CONSIDERING SIDE EFFECTS
It’s reasonable for patients and their doctors to consider potential side effects of medications when choosing treatments, Castillo said. “Some treatments (including Rituxan, Imbruvica and bendamustine) are more problematic, giving patients low blood counts so that they may need transfusions or growth factors (which cause bone marrow to produce more blood cells),” he said. “Other combinations cause nausea or constipation, and knowing that in advance helps us take measures to stay ahead of the game.”
Some medications, such as Velcade, result in neuropathy — nerve damage that causes numbness and weakness of the extremities, he added: “We need to be careful about decreasing the dose or spacing the cycles to minimize those problems.”
Castillo noted that neuropathy can also be caused by the disease, and affects one in four patients he treats for WM.
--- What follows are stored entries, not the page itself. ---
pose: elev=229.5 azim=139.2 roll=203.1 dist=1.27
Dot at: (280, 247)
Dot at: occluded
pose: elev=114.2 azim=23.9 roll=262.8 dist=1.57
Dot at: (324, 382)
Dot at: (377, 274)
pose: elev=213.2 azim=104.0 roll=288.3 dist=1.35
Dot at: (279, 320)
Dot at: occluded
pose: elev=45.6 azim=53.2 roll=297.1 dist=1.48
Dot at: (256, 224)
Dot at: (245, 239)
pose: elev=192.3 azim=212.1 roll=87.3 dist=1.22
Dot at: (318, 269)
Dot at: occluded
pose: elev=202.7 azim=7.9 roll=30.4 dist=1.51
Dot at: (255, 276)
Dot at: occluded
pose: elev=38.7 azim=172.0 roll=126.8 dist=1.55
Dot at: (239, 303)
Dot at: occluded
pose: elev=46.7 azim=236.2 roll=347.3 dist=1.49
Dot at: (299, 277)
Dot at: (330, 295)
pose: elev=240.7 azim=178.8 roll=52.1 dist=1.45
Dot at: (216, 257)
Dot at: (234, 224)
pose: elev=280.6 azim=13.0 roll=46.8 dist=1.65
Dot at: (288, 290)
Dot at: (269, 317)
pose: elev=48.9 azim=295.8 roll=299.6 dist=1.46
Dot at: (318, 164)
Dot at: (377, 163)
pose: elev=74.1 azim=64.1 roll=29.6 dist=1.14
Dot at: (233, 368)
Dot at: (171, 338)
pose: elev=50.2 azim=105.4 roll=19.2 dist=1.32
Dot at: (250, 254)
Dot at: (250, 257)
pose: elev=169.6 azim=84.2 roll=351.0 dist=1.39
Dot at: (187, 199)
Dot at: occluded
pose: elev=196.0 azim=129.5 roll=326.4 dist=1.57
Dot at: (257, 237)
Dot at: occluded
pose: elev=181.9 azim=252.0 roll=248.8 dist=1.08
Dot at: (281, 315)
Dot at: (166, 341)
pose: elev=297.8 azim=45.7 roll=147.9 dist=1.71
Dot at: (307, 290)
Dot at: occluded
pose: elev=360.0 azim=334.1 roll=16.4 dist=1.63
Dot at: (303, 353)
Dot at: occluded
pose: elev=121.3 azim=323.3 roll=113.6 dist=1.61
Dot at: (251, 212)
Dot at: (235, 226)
It’s important to determine the reason for the neuropathy before treating it in patients with WM, according to Castillo. “We need to prove that neuropathy is related to the disease,” he said. “Clinicians may assume there’s a connection, but when they go deeper, (they) find that a patient has diabetes or vitamin B12 deficiency or Lyme disease.” Those conditions can also lead to neuropathy.
Castillo suggested that patients with neuropathy see both a specialist in WM and a neurologist who specializes in neuropathy so that thorough testing will be done. When patients have neuropathy, care teams should avoid WM treatments that may worsen it, he said.
Overall, Castillo said, there is a lot of hope on the horizon for the WM community. “We’re collecting data every year at the national level, and we’ve been encouraged by seeing that the survival of patients with WM keeps getting longer,” he said. “The future is very bright, and what’s coming out of clinical trials and our labs and clinics will help to move the field forward and make patients feel better, live longer and enjoy their lives as much as they can.”